BEGIN EXTRACTED INFORMATION

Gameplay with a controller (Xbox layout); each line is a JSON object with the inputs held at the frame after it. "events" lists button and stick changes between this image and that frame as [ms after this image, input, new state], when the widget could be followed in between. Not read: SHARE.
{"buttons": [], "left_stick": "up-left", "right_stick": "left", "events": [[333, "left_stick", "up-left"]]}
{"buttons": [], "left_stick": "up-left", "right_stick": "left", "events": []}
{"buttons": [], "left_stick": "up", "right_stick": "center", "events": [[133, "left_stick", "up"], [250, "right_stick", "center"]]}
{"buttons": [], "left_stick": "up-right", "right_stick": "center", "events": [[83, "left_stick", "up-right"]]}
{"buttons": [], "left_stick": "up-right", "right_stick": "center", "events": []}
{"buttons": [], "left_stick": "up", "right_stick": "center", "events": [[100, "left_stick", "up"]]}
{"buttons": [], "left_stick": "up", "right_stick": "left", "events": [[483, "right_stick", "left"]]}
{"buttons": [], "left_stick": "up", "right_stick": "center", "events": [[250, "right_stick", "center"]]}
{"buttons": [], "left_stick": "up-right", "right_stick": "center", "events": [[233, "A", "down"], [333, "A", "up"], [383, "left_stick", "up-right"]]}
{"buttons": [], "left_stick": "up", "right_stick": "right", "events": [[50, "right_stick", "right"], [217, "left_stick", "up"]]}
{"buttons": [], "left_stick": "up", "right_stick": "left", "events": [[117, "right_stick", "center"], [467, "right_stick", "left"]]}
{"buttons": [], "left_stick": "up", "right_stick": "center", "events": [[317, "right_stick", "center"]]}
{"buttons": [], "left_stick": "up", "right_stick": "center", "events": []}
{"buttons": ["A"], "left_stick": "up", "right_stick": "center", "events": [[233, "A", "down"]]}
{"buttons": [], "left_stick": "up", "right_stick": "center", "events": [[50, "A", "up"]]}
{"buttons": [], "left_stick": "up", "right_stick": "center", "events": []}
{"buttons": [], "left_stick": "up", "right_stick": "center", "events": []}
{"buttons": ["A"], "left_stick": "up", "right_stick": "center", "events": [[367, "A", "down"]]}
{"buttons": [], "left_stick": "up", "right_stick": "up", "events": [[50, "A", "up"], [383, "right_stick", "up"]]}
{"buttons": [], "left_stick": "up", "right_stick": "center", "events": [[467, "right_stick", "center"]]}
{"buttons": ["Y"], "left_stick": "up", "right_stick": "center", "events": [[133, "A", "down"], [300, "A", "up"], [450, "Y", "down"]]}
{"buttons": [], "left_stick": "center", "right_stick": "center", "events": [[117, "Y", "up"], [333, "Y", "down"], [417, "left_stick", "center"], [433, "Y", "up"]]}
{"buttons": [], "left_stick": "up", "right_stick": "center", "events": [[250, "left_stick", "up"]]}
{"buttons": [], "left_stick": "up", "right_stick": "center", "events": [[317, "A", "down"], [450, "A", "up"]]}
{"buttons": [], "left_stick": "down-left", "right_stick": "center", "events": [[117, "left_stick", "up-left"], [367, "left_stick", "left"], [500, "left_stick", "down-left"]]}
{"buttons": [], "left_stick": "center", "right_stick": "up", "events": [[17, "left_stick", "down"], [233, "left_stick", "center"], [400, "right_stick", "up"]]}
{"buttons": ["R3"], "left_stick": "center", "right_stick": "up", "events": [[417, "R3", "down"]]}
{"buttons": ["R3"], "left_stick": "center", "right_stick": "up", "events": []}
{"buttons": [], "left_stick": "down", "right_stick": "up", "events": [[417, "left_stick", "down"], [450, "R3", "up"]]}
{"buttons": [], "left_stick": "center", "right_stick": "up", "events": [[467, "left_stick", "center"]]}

END EXTRACTED INFORMATION

**INSTRUCTIONS TO FOLLOW**
Repeat the listing above without any change.

**ANSWER AREA**
Gameplay with a controller (Xbox layout); each line is a JSON object with the inputs held at the frame after it. "events" lists button and stick changes between this image and that frame as [ms after this image, input, new state], when the widget could be followed in between. Not read: SHARE.
{"buttons": [], "left_stick": "up-left", "right_stick": "left", "events": [[333, "left_stick", "up-left"]]}
{"buttons": [], "left_stick": "up-left", "right_stick": "left", "events": []}
{"buttons": [], "left_stick": "up", "right_stick": "center", "events": [[133, "left_stick", "up"], [250, "right_stick", "center"]]}
{"buttons": [], "left_stick": "up-right", "right_stick": "center", "events": [[83, "left_stick", "up-right"]]}
{"buttons": [], "left_stick": "up-right", "right_stick": "center", "events": []}
{"buttons": [], "left_stick": "up", "right_stick": "center", "events": [[100, "left_stick", "up"]]}
{"buttons": [], "left_stick": "up", "right_stick": "left", "events": [[483, "right_stick", "left"]]}
{"buttons": [], "left_stick": "up", "right_stick": "center", "events": [[250, "right_stick", "center"]]}
{"buttons": [], "left_stick": "up-right", "right_stick": "center", "events": [[233, "A", "down"], [333, "A", "up"], [383, "left_stick", "up-right"]]}
{"buttons": [], "left_stick": "up", "right_stick": "right", "events": [[50, "right_stick", "right"], [217, "left_stick", "up"]]}
{"buttons": [], "left_stick": "up", "right_stick": "left", "events": [[117, "right_stick", "center"], [467, "right_stick", "left"]]}
{"buttons": [], "left_stick": "up", "right_stick": "center", "events": [[317, "right_stick", "center"]]}
{"buttons": [], "left_stick": "up", "right_stick": "center", "events": []}
{"buttons": ["A"], "left_stick": "up", "right_stick": "center", "events": [[233, "A", "down"]]}
{"buttons": [], "left_stick": "up", "right_stick": "center", "events": [[50, "A", "up"]]}
{"buttons": [], "left_stick": "up", "right_stick": "center", "events": []}
{"buttons": [], "left_stick": "up", "right_stick": "center", "events": []}
{"buttons": ["A"], "left_stick": "up", "right_stick": "center", "events": [[367, "A", "down"]]}
{"buttons": [], "left_stick": "up", "right_stick": "up", "events": [[50, "A", "up"], [383, "right_stick", "up"]]}
{"buttons": [], "left_stick": "up", "right_stick": "center", "events": [[467, "right_stick", "center"]]}
{"buttons": ["Y"], "left_stick": "up", "right_stick": "center", "events": [[133, "A", "down"], [300, "A", "up"], [450, "Y", "down"]]}
{"buttons": [], "left_stick": "center", "right_stick": "center", "events": [[117, "Y", "up"], [333, "Y", "down"], [417, "left_stick", "center"], [433, "Y", "up"]]}
{"buttons": [], "left_stick": "up", "right_stick": "center", "events": [[250, "left_stick", "up"]]}
{"buttons": [], "left_stick": "up", "right_stick": "center", "events": [[317, "A", "down"], [450, "A", "up"]]}
{"buttons": [], "left_stick": "down-left", "right_stick": "center", "events": [[117, "left_stick", "up-left"], [367, "left_stick", "left"], [500, "left_stick", "down-left"]]}
{"buttons": [], "left_stick": "center", "right_stick": "up", "events": [[17, "left_stick", "down"], [233, "left_stick", "center"], [400, "right_stick", "up"]]}
{"buttons": ["R3"], "left_stick": "center", "right_stick": "up", "events": [[417, "R3", "down"]]}
{"buttons": ["R3"], "left_stick": "center", "right_stick": "up", "events": []}
{"buttons": [], "left_stick": "down", "right_stick": "up", "events": [[417, "left_stick", "down"], [450, "R3", "up"]]}
{"buttons": [], "left_stick": "center", "right_stick": "up", "events": [[467, "left_stick", "center"]]}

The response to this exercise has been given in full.